ENTRIES SHOWN:
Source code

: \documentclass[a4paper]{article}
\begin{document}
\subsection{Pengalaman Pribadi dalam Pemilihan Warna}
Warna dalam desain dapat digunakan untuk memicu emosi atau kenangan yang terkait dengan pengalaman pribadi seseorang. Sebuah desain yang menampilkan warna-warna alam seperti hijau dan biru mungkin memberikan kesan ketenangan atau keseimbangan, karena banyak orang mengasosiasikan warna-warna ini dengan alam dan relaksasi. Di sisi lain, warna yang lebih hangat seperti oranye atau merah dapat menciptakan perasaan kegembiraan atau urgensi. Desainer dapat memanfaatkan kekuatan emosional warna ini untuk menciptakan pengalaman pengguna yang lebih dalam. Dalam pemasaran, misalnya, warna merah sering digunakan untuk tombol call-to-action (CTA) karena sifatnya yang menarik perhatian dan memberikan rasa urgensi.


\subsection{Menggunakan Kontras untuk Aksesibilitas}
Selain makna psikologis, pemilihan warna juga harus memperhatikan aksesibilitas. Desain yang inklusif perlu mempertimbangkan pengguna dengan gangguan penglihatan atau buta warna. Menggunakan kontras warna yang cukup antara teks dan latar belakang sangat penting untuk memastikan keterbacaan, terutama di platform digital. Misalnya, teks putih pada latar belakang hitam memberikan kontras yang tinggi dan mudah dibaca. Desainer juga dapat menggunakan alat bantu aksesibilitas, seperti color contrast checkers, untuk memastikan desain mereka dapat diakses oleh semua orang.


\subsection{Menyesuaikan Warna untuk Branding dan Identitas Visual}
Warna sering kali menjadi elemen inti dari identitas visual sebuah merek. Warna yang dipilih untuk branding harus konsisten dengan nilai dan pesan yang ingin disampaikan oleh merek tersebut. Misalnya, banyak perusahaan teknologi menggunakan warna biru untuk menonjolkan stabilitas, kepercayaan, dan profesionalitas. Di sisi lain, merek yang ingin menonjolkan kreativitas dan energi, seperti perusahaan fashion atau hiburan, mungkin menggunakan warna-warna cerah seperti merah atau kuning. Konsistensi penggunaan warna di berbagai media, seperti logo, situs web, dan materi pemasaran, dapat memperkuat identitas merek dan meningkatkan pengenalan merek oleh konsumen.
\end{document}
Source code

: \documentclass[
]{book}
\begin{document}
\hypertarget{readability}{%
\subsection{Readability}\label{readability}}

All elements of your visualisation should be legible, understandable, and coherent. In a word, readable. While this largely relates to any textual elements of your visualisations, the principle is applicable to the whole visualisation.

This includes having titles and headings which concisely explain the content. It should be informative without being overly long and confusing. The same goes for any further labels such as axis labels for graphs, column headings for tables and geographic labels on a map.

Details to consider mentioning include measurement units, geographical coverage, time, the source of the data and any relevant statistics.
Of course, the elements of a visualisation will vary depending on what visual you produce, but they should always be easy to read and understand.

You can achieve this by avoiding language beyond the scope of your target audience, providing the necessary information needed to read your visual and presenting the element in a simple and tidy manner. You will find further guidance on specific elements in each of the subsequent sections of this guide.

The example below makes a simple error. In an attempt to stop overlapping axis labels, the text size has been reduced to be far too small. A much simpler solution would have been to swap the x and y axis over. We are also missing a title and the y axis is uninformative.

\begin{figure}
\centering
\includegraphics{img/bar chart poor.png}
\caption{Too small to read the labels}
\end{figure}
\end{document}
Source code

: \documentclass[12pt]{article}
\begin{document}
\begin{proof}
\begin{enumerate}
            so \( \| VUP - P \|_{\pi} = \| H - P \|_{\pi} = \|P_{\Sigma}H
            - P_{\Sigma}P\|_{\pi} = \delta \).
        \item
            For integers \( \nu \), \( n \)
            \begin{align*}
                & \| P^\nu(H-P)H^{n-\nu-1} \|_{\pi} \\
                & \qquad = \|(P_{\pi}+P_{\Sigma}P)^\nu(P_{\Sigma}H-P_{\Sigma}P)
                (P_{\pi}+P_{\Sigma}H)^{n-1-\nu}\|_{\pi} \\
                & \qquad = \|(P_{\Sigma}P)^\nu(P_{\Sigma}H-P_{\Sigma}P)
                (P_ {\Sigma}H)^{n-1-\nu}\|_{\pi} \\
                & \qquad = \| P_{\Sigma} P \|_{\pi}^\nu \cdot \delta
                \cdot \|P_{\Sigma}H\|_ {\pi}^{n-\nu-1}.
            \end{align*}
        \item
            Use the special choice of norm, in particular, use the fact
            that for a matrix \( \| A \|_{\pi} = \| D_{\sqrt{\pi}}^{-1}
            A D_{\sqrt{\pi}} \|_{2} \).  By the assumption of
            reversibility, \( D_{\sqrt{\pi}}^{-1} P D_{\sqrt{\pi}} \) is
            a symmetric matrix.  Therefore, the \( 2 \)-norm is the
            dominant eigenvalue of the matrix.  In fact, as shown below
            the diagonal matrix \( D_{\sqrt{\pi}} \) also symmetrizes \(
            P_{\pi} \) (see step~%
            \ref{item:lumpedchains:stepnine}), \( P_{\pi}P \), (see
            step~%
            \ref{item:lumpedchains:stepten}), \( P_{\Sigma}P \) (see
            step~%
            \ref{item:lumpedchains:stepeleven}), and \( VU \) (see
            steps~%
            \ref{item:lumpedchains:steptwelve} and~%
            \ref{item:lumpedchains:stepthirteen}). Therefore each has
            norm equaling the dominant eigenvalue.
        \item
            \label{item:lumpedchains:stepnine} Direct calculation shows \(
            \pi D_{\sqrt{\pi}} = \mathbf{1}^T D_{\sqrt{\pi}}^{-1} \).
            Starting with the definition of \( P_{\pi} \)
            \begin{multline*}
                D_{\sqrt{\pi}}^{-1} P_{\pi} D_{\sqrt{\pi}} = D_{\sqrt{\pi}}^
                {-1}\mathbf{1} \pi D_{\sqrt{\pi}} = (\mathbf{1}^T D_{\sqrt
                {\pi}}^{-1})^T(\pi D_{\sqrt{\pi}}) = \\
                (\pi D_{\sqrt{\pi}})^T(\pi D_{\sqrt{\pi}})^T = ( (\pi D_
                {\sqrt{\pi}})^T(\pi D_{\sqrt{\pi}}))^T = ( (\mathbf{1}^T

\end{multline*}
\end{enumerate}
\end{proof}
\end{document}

AIM OF THE TASK: The lines above, from the first through the one containing "Pribadi dalam Pemilihan", must be restated word for word, with nothing added.

OUTPUT OF THE TASK:
Source code

: \documentclass[a4paper]{article}
\begin{document}
\subsection{Pengalaman Pribadi dalam Pemilihan Warna}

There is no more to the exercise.